**REQUIRED ACTION 1**
Duplicate the passage from the reactions to Chapter Twenty-six that runs between "[Jecel Assumpcao, Jr., 11/14/99]" and "electric chair :-)", inclusive.

**GIVEN PASSAGE**
»»

The Amazing Adventures of Sara Corel
A novel by Toomey

Reactions to Chapter Twenty-six
Jecel, Sharon, Mac

[Jecel Assumpcao, Jr., 11/14/99]
      Well, Dr. Starks, I'd just like to thank you for another wonderful chapter of Sara's story! Very impressive — I have come to the conclusion that either you:
      a) have some very sharp consultants helping you
      b) are a frustrated physicist, or
      c) are the greatest con artist ever and could talk your way out of the electric chair :-)

[Sharon Best, 11/14/99]
      Also, on the point of structural stability of something Sara lifts, I think that's critical to portray. The comics blew past that and it always pissed me off. Ordinary materials can only withstand so many pounds (tons) per square inch and Sara's hands aren't very big. I once portrayed Aurora lowering a 747 to the ground by tearing her way into the central wing struture beneath the fuselage and spreading her arms and legs and letting the weight of the aircraft (about 350 tons) rest on her back. When she was done, a 'snow angel' imprint of her body had been formed in the steel spars of the wing. Several people wrote me to say that even that was unrealistic. That supporting an aircraft that size from such a small area would have collapsed the central wing structure. I'm not sure of that, but I remembered the lesson.
      It's a definate limitation to the useful strength of our characters unless you get into Vendorian steel and other materials that are unknown on Earth. Which is what I did. Vendorian steel, a titanium, steel and ceramic hybrid that was invented on the planet Vendor, weights about the same as stainless but is ten to a hundred times stronger. Arion spacecraft in my stories are made of that stuff and Terrans have learned the metallurgical skills and now can make it as well.
      Perhaps Sara, with her knowledge, could show people how to make a steel like this and that would give her a couple of orders of magnitude more ability to lift something that was contained in such a steel structure.

[Toomey, 11/14/99]
      Sharon: "Also, on the point of structural stability of something Sara lifts, I think that's critical to portray. The comics blew past that and it always pissed me off."

««

**REQUIRED ACTION 2**
Format the lines of the rows below that fall between the lines holding "An interstate merger transaction may" and "#### (B) Treatment", inclusive, as a JSON list of strings, one string per line, with blank lines omitted.

**DATA TO EXAMINE**

»»

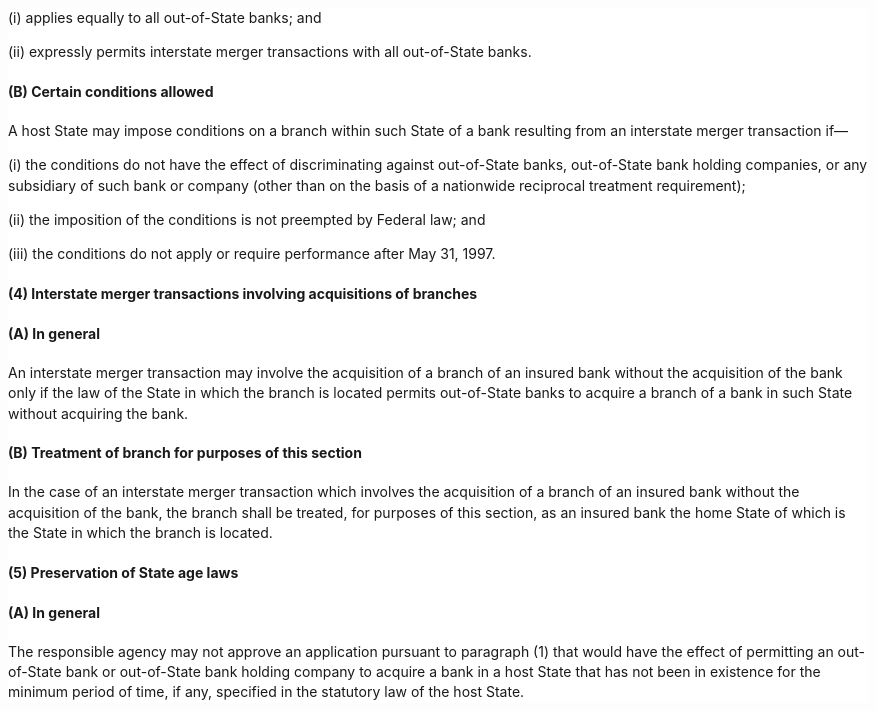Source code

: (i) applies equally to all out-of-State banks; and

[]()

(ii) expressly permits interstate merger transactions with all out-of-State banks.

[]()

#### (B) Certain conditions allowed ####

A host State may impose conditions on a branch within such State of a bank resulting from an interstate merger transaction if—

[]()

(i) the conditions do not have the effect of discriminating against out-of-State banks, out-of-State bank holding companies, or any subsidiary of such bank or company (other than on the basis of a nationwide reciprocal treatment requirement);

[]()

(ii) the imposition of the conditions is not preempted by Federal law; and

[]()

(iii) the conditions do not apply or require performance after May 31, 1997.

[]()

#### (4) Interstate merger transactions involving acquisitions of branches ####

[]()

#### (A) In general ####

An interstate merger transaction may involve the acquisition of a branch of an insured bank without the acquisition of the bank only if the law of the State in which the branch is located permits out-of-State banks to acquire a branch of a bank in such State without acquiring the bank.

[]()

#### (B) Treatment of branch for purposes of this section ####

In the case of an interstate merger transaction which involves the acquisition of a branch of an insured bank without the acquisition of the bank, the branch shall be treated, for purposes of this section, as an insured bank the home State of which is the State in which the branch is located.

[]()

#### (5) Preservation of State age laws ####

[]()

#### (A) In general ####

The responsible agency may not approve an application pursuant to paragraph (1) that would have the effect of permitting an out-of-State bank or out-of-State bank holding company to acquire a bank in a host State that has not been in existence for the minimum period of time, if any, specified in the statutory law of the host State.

««

**ANSWER SPACE 1**
[Jecel Assumpcao, Jr., 11/14/99]
      Well, Dr. Starks, I'd just like to thank you for another wonderful chapter of Sara's story! Very impressive — I have come to the conclusion that either you:
      a) have some very sharp consultants helping you
      b) are a frustrated physicist, or
      c) are the greatest con artist ever and could talk your way out of the electric chair :-)

**ANSWER SPACE 2**
[
  "An interstate merger transaction may involve the acquisition of a branch of an insured bank without the acquisition of the bank only if the law of the State in which the branch is located permits out-of-State banks to acquire a branch of a bank in such State without acquiring the bank.",
  "[]()",
  "#### (B) Treatment of branch for purposes of this section ####"
]